◆ **Instructions for the task**:
Only these lines of the data below are wanted: the one with "e to enhance", the one with "ports are not connected to chassis ea", and any lines between them, each repeated exactly.

Top of Entries supplied

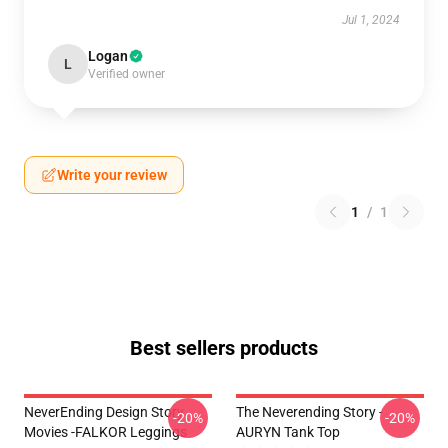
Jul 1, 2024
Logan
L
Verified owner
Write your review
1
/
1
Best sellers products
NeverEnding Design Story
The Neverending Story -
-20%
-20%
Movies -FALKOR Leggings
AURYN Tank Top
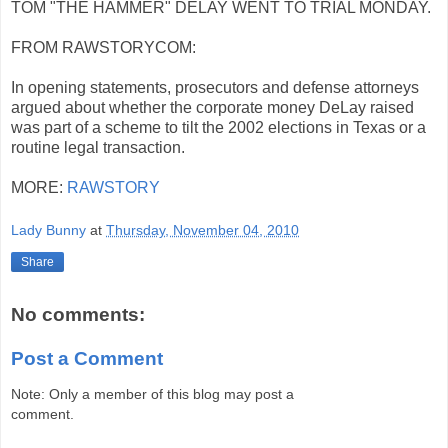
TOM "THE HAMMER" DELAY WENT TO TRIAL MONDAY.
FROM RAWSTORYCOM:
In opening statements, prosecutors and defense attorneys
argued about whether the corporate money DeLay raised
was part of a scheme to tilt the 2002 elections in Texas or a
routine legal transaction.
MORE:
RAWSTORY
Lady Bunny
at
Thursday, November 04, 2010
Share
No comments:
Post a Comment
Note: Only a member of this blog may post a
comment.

Bottom of Entries supplied
Top of Entries supplied

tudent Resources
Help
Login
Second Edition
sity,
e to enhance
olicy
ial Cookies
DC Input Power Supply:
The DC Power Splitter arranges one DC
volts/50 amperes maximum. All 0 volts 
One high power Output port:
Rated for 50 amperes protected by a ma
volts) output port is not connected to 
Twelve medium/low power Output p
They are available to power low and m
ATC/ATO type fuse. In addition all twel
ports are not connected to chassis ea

Bottom of Entries supplied

◆ **Reply to the task**:
e to enhance
olicy
ial Cookies
DC Input Power Supply:
The DC Power Splitter arranges one DC
volts/50 amperes maximum. All 0 volts 
One high power Output port:
Rated for 50 amperes protected by a ma
volts) output port is not connected to 
Twelve medium/low power Output p
They are available to power low and m
ATC/ATO type fuse. In addition all twel
ports are not connected to chassis ea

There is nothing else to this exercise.